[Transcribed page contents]
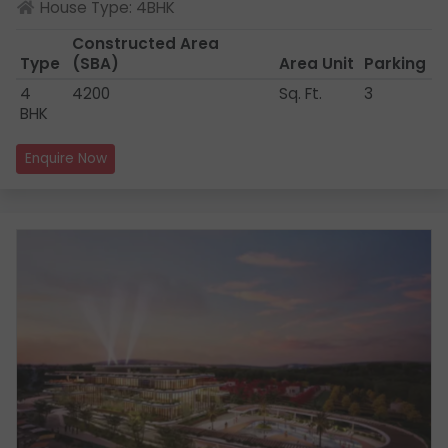
House Type: 4BHK
Constructed Area
Type
(SBA)
Area Unit
Parking
4
4200
Sq. Ft.
3
BHK
Enquire Now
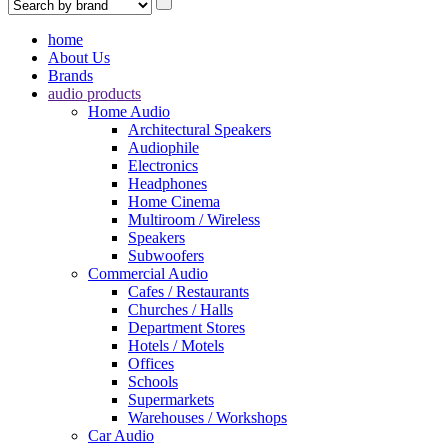
home
About Us
Brands
audio products
Home Audio
Architectural Speakers
Audiophile
Electronics
Headphones
Home Cinema
Multiroom / Wireless
Speakers
Subwoofers
Commercial Audio
Cafes / Restaurants
Churches / Halls
Department Stores
Hotels / Motels
Offices
Schools
Supermarkets
Warehouses / Workshops
Car Audio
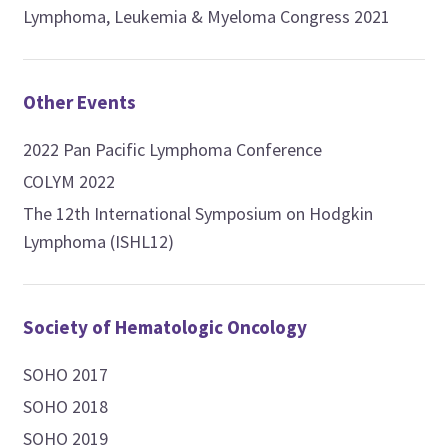
Lymphoma, Leukemia & Myeloma Congress 2021
Other Events
2022 Pan Pacific Lymphoma Conference
COLYM 2022
The 12th International Symposium on Hodgkin
Lymphoma (ISHL12)
Society of Hematologic Oncology
SOHO 2017
SOHO 2018
SOHO 2019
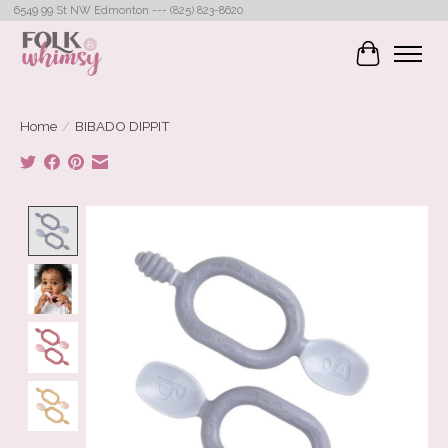
6549 99 St NW Edmonton --- (825) 823-8620
Cart
Home
/
BIBADO DIPPIT
Product image slideshow Items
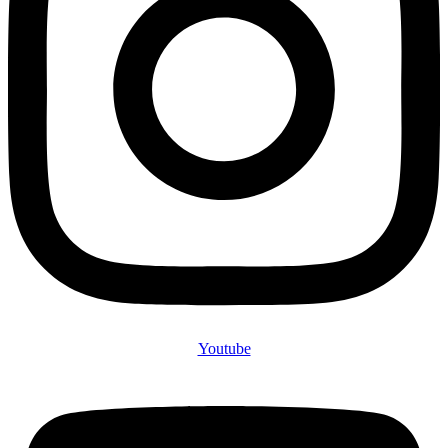
Youtube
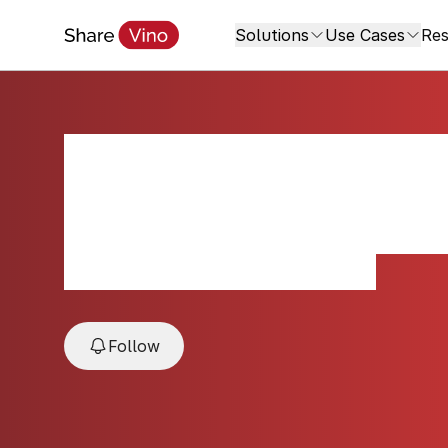
Solutions
Use Cases
Res
2022 The Estates
Blanc
2022, Oakville, Napa Valley, USA
Follow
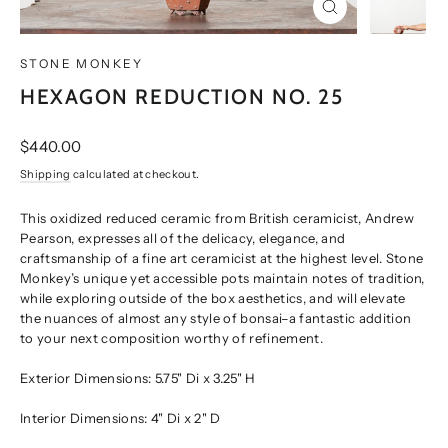
CLOSE
(ESC)
STONE MONKEY
HEXAGON REDUCTION NO. 25
Regular
$440.00
price
Shipping
calculated at checkout.
This oxidized reduced ceramic from British ceramicist, Andrew
Pearson, expresses all of the delicacy, elegance, and
craftsmanship of a fine art ceramicist at the highest level. Stone
Monkey’s unique yet accessible pots maintain notes of tradition,
while exploring outside of the box aesthetics, and will elevate
the nuances of almost any style of bonsai–a fantastic addition
to your next composition worthy of refinement.
Exterior Dimensions:
5.75" Di x 3.25" H
Interior Dimensions:
4" Di x 2" D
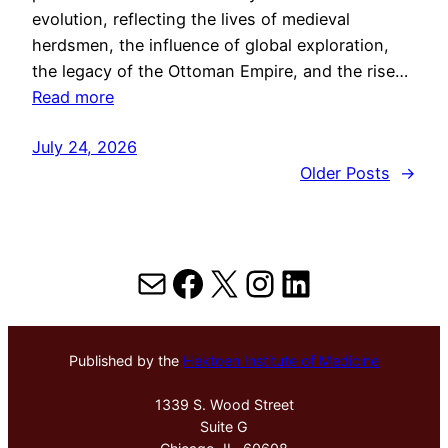
evolution, reflecting the lives of medieval
herdsmen, the influence of global exploration,
the legacy of the Ottoman Empire, and the rise…
Read more
July 24, 2026
Older Posts
→
Mail
Facebook
X
Instagram
LinkedIn
Published by the
Hektoen Institute of Medicine
1339 S. Wood Street
Suite G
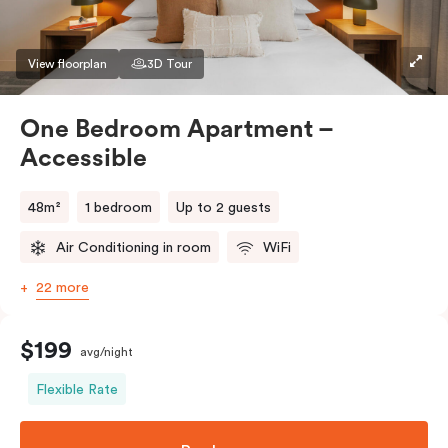
View floorplan
3D Tour
One Bedroom Apartment –
Accessible
48m²
1 bedroom
Up to 2 guests
Air Conditioning in room
WiFi
22 more
$199
avg/night
Flexible Rate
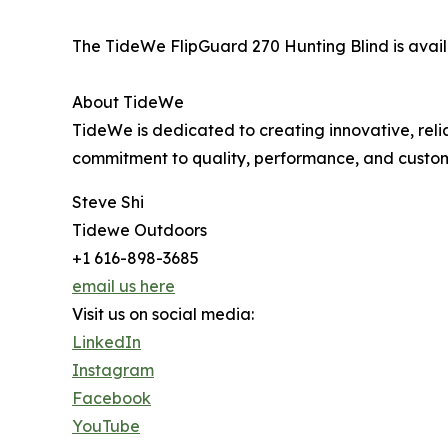
The TideWe FlipGuard 270 Hunting Blind is avai
About TideWe
TideWe is dedicated to creating innovative, rel
commitment to quality, performance, and custom
Steve Shi
Tidewe Outdoors
+1 616-898-3685
email us here
Visit us on social media:
LinkedIn
Instagram
Facebook
YouTube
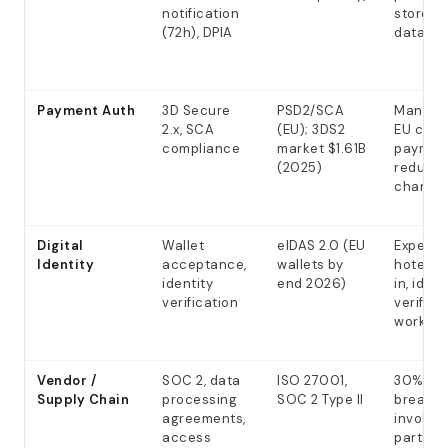
notification
store p
(72h), DPIA
data
Payment Auth
3D Secure
PSD2/SCA
Mandato
2.x, SCA
(EU); 3DS2
EU card
compliance
market $1.61B
paymen
(2025)
reduce
charge
Digital
Wallet
eIDAS 2.0 (EU
Expecte
Identity
acceptance,
wallets by
hotel c
identity
end 2026)
in, ident
verification
verifica
workflo
Vendor /
SOC 2, data
ISO 27001,
30% of
Supply Chain
processing
SOC 2 Type II
breach
agreements,
involve 
access
parties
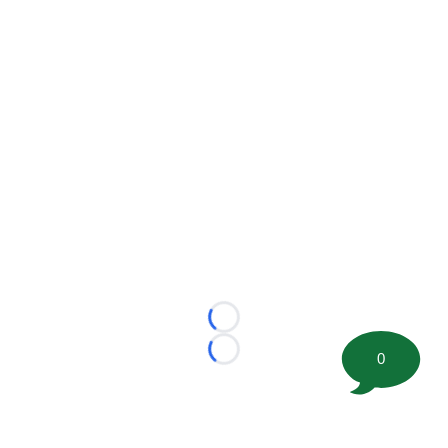
Loading...
0
Loading...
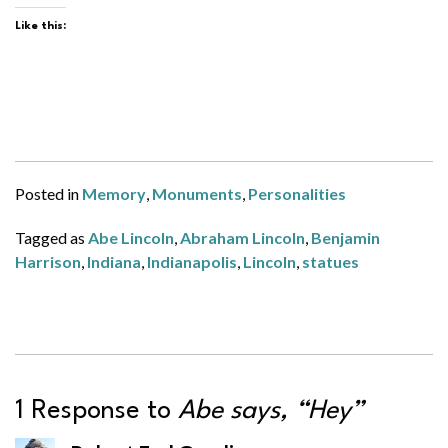
Like this:
Posted in
Memory
,
Monuments
,
Personalities
Tagged as
Abe Lincoln
,
Abraham Lincoln
,
Benjamin
Harrison
,
Indiana
,
Indianapolis
,
Lincoln
,
statues
1 Response to
Abe says, “Hey”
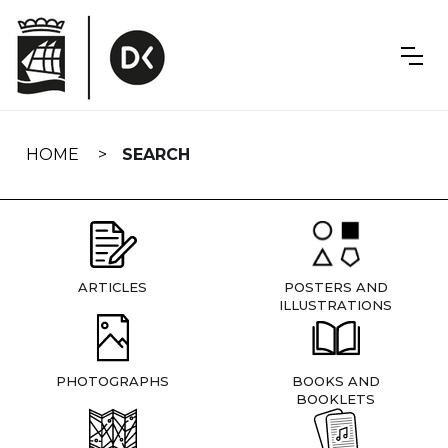
Skip
navigation
HOME
SEARCH
ARTICLES
POSTERS AND
ILLUSTRATIONS
PHOTOGRAPHS
BOOKS AND
BOOKLETS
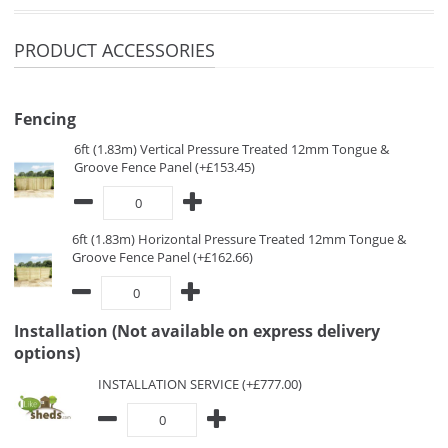
PRODUCT ACCESSORIES
Fencing
6ft (1.83m) Vertical Pressure Treated 12mm Tongue &
Groove Fence Panel (+£153.45)
6ft (1.83m) Horizontal Pressure Treated 12mm Tongue &
Groove Fence Panel (+£162.66)
Installation (Not available on express delivery
options)
INSTALLATION SERVICE (+£777.00)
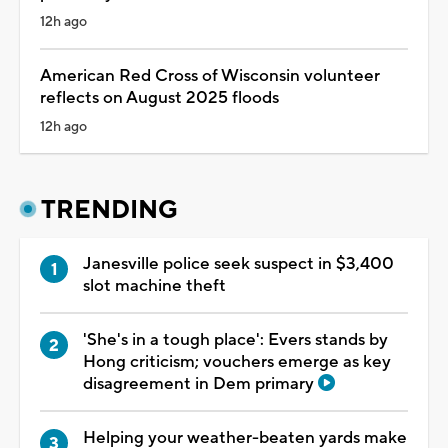
12h ago
American Red Cross of Wisconsin volunteer
reflects on August 2025 floods
12h ago
TRENDING
Janesville police seek suspect in $3,400
slot machine theft
'She's in a tough place': Evers stands by
Hong criticism; vouchers emerge as key
disagreement in Dem primary
Helping your weather-beaten yards make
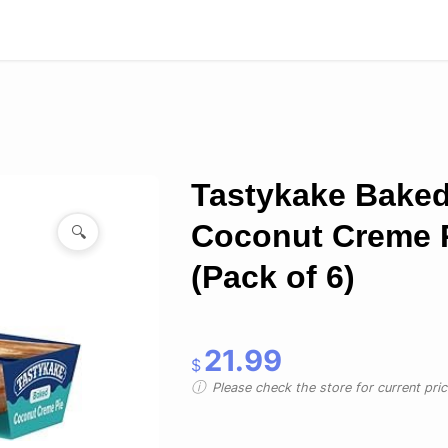
Tastykake Bake
Coconut Creme 
🔍
(Pack of 6)
21.99
$
Please check the store for current prici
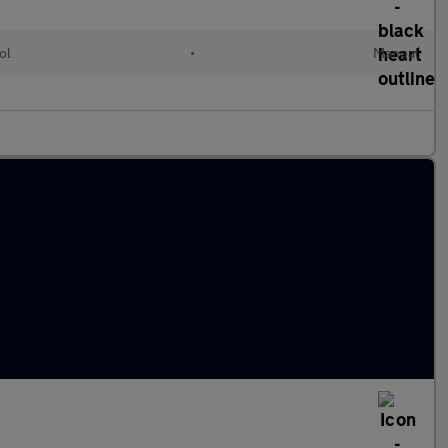
ol
•
Manual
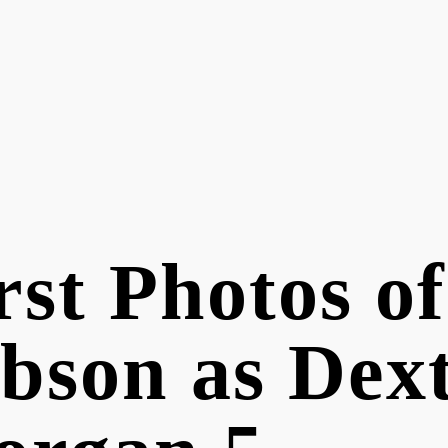
rst Photos o
bson as Dex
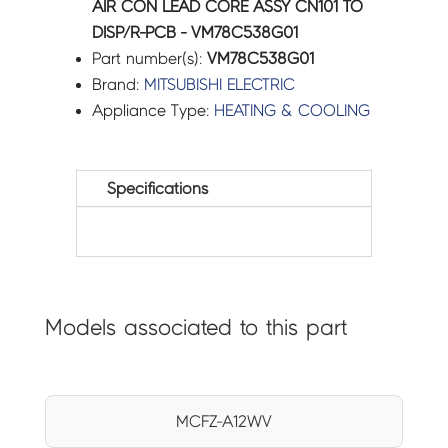
AIR CON LEAD CORE ASSY CN101 TO
DISP/R-PCB - VM78C538G01
Part number(s):
VM78C538G01
Brand:
MITSUBISHI ELECTRIC
Appliance Type:
HEATING & COOLING
Specifications
Models associated to this part
MCFZ-A12WV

■ **Work order**:
All that is needed is the number of lines above in which the string "Treated" appears.

■ **Response to the task**:
2